ISC20 Students Cluster Competition 国际超算比赛参赛心得

ISC20 Student Cluster Competition结束了，冠军是中国科大，亚军是南非超算，第三名是清华，第四名是南阳理工，我们爱丁堡大学(TeamEPCC)得到了第五名，结果差强人意，我负责的项目Elmer/Ice也是第五名，西班牙小哥负责的BERT得到第四，另外一个西班牙小哥负责的coding challenge和tinker也是第四，其他两位同学成绩不是很理想，那就简单写一下本次比赛的一些心得吧。先上一张我们的团队图片以及疫情期间在家打比赛的照片。

首先简单介绍一下这个比赛，这个比赛全称是国际超算比赛（ISC），每年举办一次，基本都是在德国举办，2020年的比赛应该是在法兰克福举办，但是突然爆发的COVID-19让这场线下比赛改为了远程比赛，这就意味着每支队伍不再需要单独构建自己的超算集群，这样的话比赛的质量就打了一点折扣了，因为这个比赛的一个很重要的task就是构建自己的超算集群，然后在集群上跑Benchmarking和HPC Applications，谁的速度快，准确性高便取胜。

远程比赛也就意味着committee会提供一个shared cluster，我原本以为committee会自己搭建比赛集群或者使用德国或欧洲的超算集群来作为比赛的平台，出乎我的意料，作为德国的超算比赛，居然用了一个新加坡的集群（NSCC），不知道是不是商业赞助，更加坑爹的是，这个比赛集群是个巨坑，细节后续再讲。

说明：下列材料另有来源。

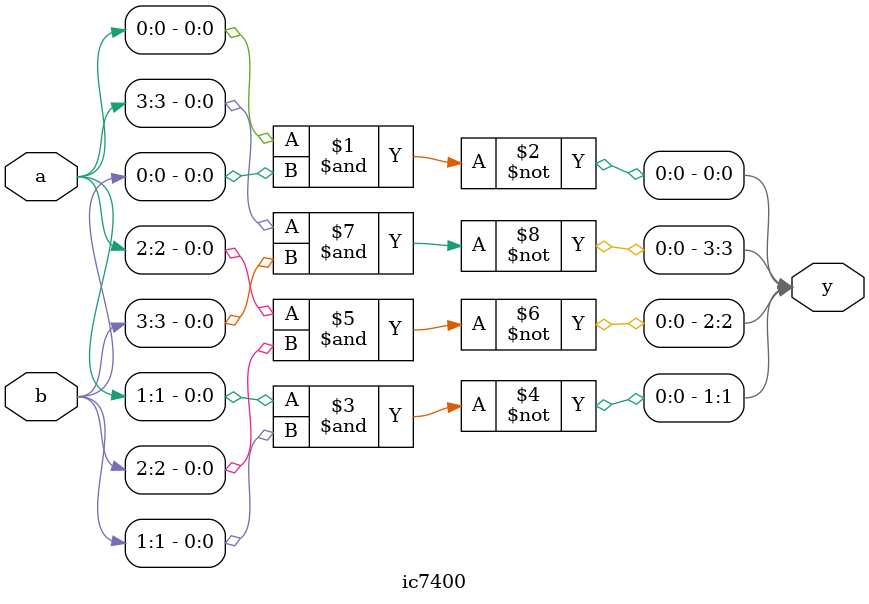
<source format=v>

module ic7400(a, b, y);
    input   [3:0] a;
    input   [3:0] b;
    output  [3:0] y;
    
    assign #5 y[0] = ~(a[0] & b[0]);
    assign #5 y[1] = ~(a[1] & b[1]);
    assign #5 y[2] = ~(a[2] & b[2]);
    assign #5 y[3] = ~(a[3] & b[3]);
    
endmodule

</source>
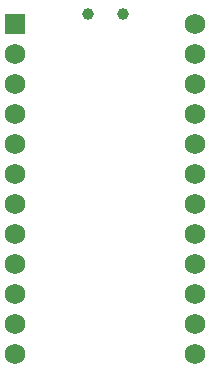
<source format=gbr>
G04 #@! TF.GenerationSoftware,KiCad,Pcbnew,(5.0.0)*
G04 #@! TF.CreationDate,2020-03-09T09:29:50-06:00*
G04 #@! TF.ProjectId,BatteryPack,426174746572795061636B2E6B696361,rev?*
G04 #@! TF.SameCoordinates,Original*
G04 #@! TF.FileFunction,Copper,L2,Bot,Signal*
G04 #@! TF.FilePolarity,Positive*
%FSLAX46Y46*%
G04 Gerber Fmt 4.6, Leading zero omitted, Abs format (unit mm)*
G04 Created by KiCad (PCBNEW (5.0.0)) date 03/09/20 09:29:50*
%MOMM*%
%LPD*%
G01*
G04 APERTURE LIST*
G04 #@! TA.AperFunction,ComponentPad*
%ADD10R,1.752600X1.752600*%
G04 #@! TD*
G04 #@! TA.AperFunction,ComponentPad*
%ADD11C,1.752600*%
G04 #@! TD*
G04 #@! TA.AperFunction,WasherPad*
%ADD12C,1.000000*%
G04 #@! TD*
G04 APERTURE END LIST*
D10*
G04 #@! TO.P,U1,1*
G04 #@! TO.N,Net-(SW2-Pad1)*
X120650000Y-64060000D03*
D11*
G04 #@! TO.P,U1,2*
G04 #@! TO.N,GND*
X120650000Y-66600000D03*
G04 #@! TO.P,U1,3*
G04 #@! TO.N,Net-(SW1-Pad1)*
X120650000Y-69140000D03*
G04 #@! TO.P,U1,4*
G04 #@! TO.N,N/C*
X120650000Y-71680000D03*
G04 #@! TO.P,U1,5*
X120650000Y-74220000D03*
G04 #@! TO.P,U1,6*
X120650000Y-76760000D03*
G04 #@! TO.P,U1,7*
X120650000Y-79300000D03*
G04 #@! TO.P,U1,8*
X120650000Y-81840000D03*
G04 #@! TO.P,U1,9*
X120650000Y-84380000D03*
G04 #@! TO.P,U1,10*
X120650000Y-86920000D03*
G04 #@! TO.P,U1,11*
X120650000Y-89460000D03*
G04 #@! TO.P,U1,12*
X120650000Y-92000000D03*
G04 #@! TO.P,U1,24*
X135890000Y-92000000D03*
G04 #@! TO.P,U1,23*
X135890000Y-89460000D03*
G04 #@! TO.P,U1,22*
X135890000Y-86920000D03*
G04 #@! TO.P,U1,21*
X135890000Y-84380000D03*
G04 #@! TO.P,U1,20*
X135890000Y-81840000D03*
G04 #@! TO.P,U1,19*
X135890000Y-79300000D03*
G04 #@! TO.P,U1,18*
X135890000Y-76760000D03*
G04 #@! TO.P,U1,17*
X135890000Y-74220000D03*
G04 #@! TO.P,U1,16*
X135890000Y-71680000D03*
G04 #@! TO.P,U1,15*
X135890000Y-69140000D03*
G04 #@! TO.P,U1,14*
X135890000Y-66600000D03*
G04 #@! TO.P,U1,13*
X135890000Y-64060000D03*
G04 #@! TD*
D12*
G04 #@! TO.P,SW2,*
G04 #@! TO.N,*
X129770000Y-63246000D03*
X126770000Y-63246000D03*
G04 #@! TD*
M02*

</source>
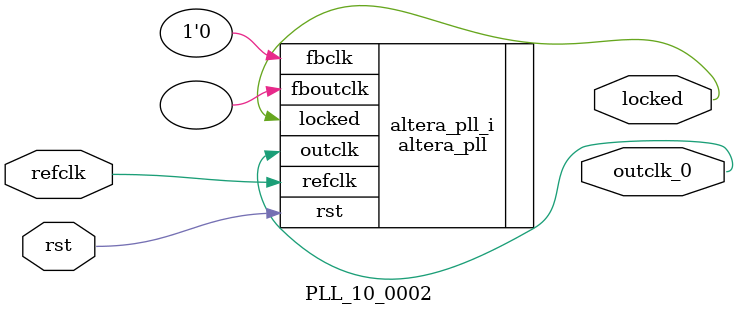
<source format=v>
`timescale 1ns/10ps
module  PLL_10_0002(

	// interface 'refclk'
	input wire refclk,

	// interface 'reset'
	input wire rst,

	// interface 'outclk0'
	output wire outclk_0,

	// interface 'locked'
	output wire locked
);

	altera_pll #(
		.fractional_vco_multiplier("false"),
		.reference_clock_frequency("50.0 MHz"),
		.operation_mode("direct"),
		.number_of_clocks(1),
		.output_clock_frequency0("10.000000 MHz"),
		.phase_shift0("0 ps"),
		.duty_cycle0(50),
		.output_clock_frequency1("0 MHz"),
		.phase_shift1("0 ps"),
		.duty_cycle1(50),
		.output_clock_frequency2("0 MHz"),
		.phase_shift2("0 ps"),
		.duty_cycle2(50),
		.output_clock_frequency3("0 MHz"),
		.phase_shift3("0 ps"),
		.duty_cycle3(50),
		.output_clock_frequency4("0 MHz"),
		.phase_shift4("0 ps"),
		.duty_cycle4(50),
		.output_clock_frequency5("0 MHz"),
		.phase_shift5("0 ps"),
		.duty_cycle5(50),
		.output_clock_frequency6("0 MHz"),
		.phase_shift6("0 ps"),
		.duty_cycle6(50),
		.output_clock_frequency7("0 MHz"),
		.phase_shift7("0 ps"),
		.duty_cycle7(50),
		.output_clock_frequency8("0 MHz"),
		.phase_shift8("0 ps"),
		.duty_cycle8(50),
		.output_clock_frequency9("0 MHz"),
		.phase_shift9("0 ps"),
		.duty_cycle9(50),
		.output_clock_frequency10("0 MHz"),
		.phase_shift10("0 ps"),
		.duty_cycle10(50),
		.output_clock_frequency11("0 MHz"),
		.phase_shift11("0 ps"),
		.duty_cycle11(50),
		.output_clock_frequency12("0 MHz"),
		.phase_shift12("0 ps"),
		.duty_cycle12(50),
		.output_clock_frequency13("0 MHz"),
		.phase_shift13("0 ps"),
		.duty_cycle13(50),
		.output_clock_frequency14("0 MHz"),
		.phase_shift14("0 ps"),
		.duty_cycle14(50),
		.output_clock_frequency15("0 MHz"),
		.phase_shift15("0 ps"),
		.duty_cycle15(50),
		.output_clock_frequency16("0 MHz"),
		.phase_shift16("0 ps"),
		.duty_cycle16(50),
		.output_clock_frequency17("0 MHz"),
		.phase_shift17("0 ps"),
		.duty_cycle17(50),
		.pll_type("General"),
		.pll_subtype("General")
	) altera_pll_i (
		.rst	(rst),
		.outclk	({outclk_0}),
		.locked	(locked),
		.fboutclk	( ),
		.fbclk	(1'b0),
		.refclk	(refclk)
	);
endmodule


</source>
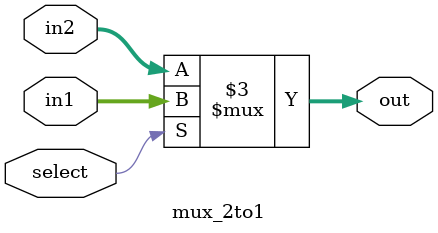
<source format=v>
`timescale 1ns / 1ps

module mux_2to1(input [31:0] in1, in2, input select,
                output reg [31:0] out);

	always @*
	begin
		if(select)
			out = in1;
		else
			out = in2;
	end

endmodule

</source>
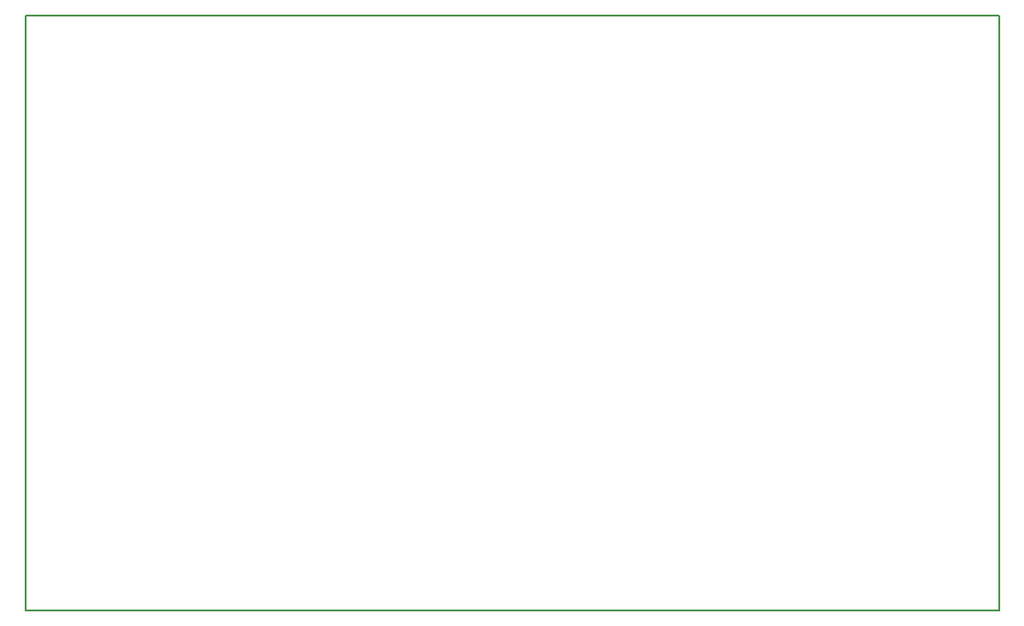
<source format=gm1>
%TF.GenerationSoftware,KiCad,Pcbnew,4.0.7*%
%TF.CreationDate,2019-07-19T19:42:11-04:00*%
%TF.ProjectId,Pressure Scanner Board,5072657373757265205363616E6E6572,rev?*%
%TF.FileFunction,Profile,NP*%
%FSLAX46Y46*%
G04 Gerber Fmt 4.6, Leading zero omitted, Abs format (unit mm)*
G04 Created by KiCad (PCBNEW 4.0.7) date 07/19/19 19:42:11*
%MOMM*%
%LPD*%
G01*
G04 APERTURE LIST*
%ADD10C,0.100000*%
%ADD11C,0.150000*%
G04 APERTURE END LIST*
D10*
D11*
X200000000Y-105000000D02*
X110000000Y-105000000D01*
X200000000Y-50000000D02*
X200000000Y-105000000D01*
X110000000Y-50000000D02*
X200000000Y-50000000D01*
X110000000Y-50000000D02*
X110000000Y-105000000D01*
M02*

</source>
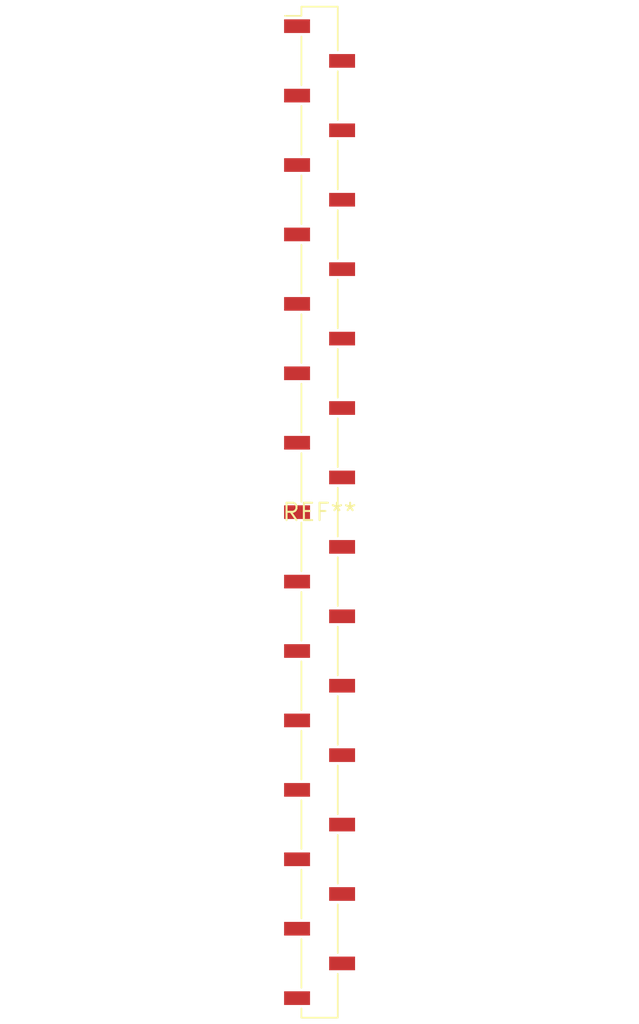
<source format=kicad_pcb>
(kicad_pcb (version 20240108) (generator pcbnew)

  (general
    (thickness 1.6)
  )

  (paper "A4")
  (layers
    (0 "F.Cu" signal)
    (31 "B.Cu" signal)
    (32 "B.Adhes" user "B.Adhesive")
    (33 "F.Adhes" user "F.Adhesive")
    (34 "B.Paste" user)
    (35 "F.Paste" user)
    (36 "B.SilkS" user "B.Silkscreen")
    (37 "F.SilkS" user "F.Silkscreen")
    (38 "B.Mask" user)
    (39 "F.Mask" user)
    (40 "Dwgs.User" user "User.Drawings")
    (41 "Cmts.User" user "User.Comments")
    (42 "Eco1.User" user "User.Eco1")
    (43 "Eco2.User" user "User.Eco2")
    (44 "Edge.Cuts" user)
    (45 "Margin" user)
    (46 "B.CrtYd" user "B.Courtyard")
    (47 "F.CrtYd" user "F.Courtyard")
    (48 "B.Fab" user)
    (49 "F.Fab" user)
    (50 "User.1" user)
    (51 "User.2" user)
    (52 "User.3" user)
    (53 "User.4" user)
    (54 "User.5" user)
    (55 "User.6" user)
    (56 "User.7" user)
    (57 "User.8" user)
    (58 "User.9" user)
  )

  (setup
    (pad_to_mask_clearance 0)
    (pcbplotparams
      (layerselection 0x00010fc_ffffffff)
      (plot_on_all_layers_selection 0x0000000_00000000)
      (disableapertmacros false)
      (usegerberextensions false)
      (usegerberattributes false)
      (usegerberadvancedattributes false)
      (creategerberjobfile false)
      (dashed_line_dash_ratio 12.000000)
      (dashed_line_gap_ratio 3.000000)
      (svgprecision 4)
      (plotframeref false)
      (viasonmask false)
      (mode 1)
      (useauxorigin false)
      (hpglpennumber 1)
      (hpglpenspeed 20)
      (hpglpendiameter 15.000000)
      (dxfpolygonmode false)
      (dxfimperialunits false)
      (dxfusepcbnewfont false)
      (psnegative false)
      (psa4output false)
      (plotreference false)
      (plotvalue false)
      (plotinvisibletext false)
      (sketchpadsonfab false)
      (subtractmaskfromsilk false)
      (outputformat 1)
      (mirror false)
      (drillshape 1)
      (scaleselection 1)
      (outputdirectory "")
    )
  )

  (net 0 "")

  (footprint "PinSocket_1x29_P2.54mm_Vertical_SMD_Pin1Left" (layer "F.Cu") (at 0 0))

)

</source>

因为是shared cluster，LINPACK, HPCG, and HPCC等这些Benchmarks就不会再作为比赛项了，于是组委会将浙这些项目改成了Gromacs,Tinker-HP等，同时今年新增了一个coding challenge项目。我们比赛的队伍有五个人，不同于其他队伍都是本科生（其他队伍都比我们人多一点），我们的队伍都是HPC/HPC-DS专业的研究生，每个人负责一个单独的项目，我负责的是Elmer/Ice，一个冰川建模软件。疫情期间，学校关闭了，我们五个人只有我和保加利亚的小哥留在爱丁堡，两个西班牙的小哥回国了，塞浦路斯的小姐姐也回去了，因此我们的交流时间并不多，基本上是每个人做自己的东西。

比赛开始后，我们都要通过VPN连上新加披的集群NSCC，这个是南阳理工和新国立两间学校在使用的集群，VPN连接上之后，速度真的不敢恭维，很多时候速度会巨慢，然后提交了PBS jobs后就会进入无穷等待队列，我的一个任务等了3天。。然后等来的结果是job killed walltime exceeded limit，我的walltime设置的是2小时，后来我将其不断调整甚至到12小时，依旧报这个错误，我确信这是集群的问题，因为我在archer上最多20几分钟就可以跑完这个程序。比赛过半之后，我的几个任务可以又报出错误：job killed: mem job total exceeded limit，我确定和我的脚本没有关系（select=4:ncpus=24:mpiprocs=24:ompthreads=1:mem=96gb），是集群资源不够，没办法，除了傻等，其他都做不了。比赛过了大半，我的三个节点的程序可以跑出结果了，感谢党，这个集群居然还有资源够用的时候，但是四个节点的任务一直还是不行的，我尝试过跑GPU+CPU节点（但是组委会说过，Elmer/Ice不需要寻找GPU节点方案，我这里只是尝试），或者通过申请四个节点，但是每个节点不跑满的方式，可是全部fail，除了等待真的没有其他办法，当时我基本上决定要提交三个节点的成绩，可是在最后一天的时候，我看到邮件通知，我的四个节点任务正常结束，我看了下时间，比三个节点的要好些，于是保存了一份，作为提交结果，我不清楚NSCC的队列调度方式和资源分配方式，反正我的大部分时间都在等待上，真的无力吐槽。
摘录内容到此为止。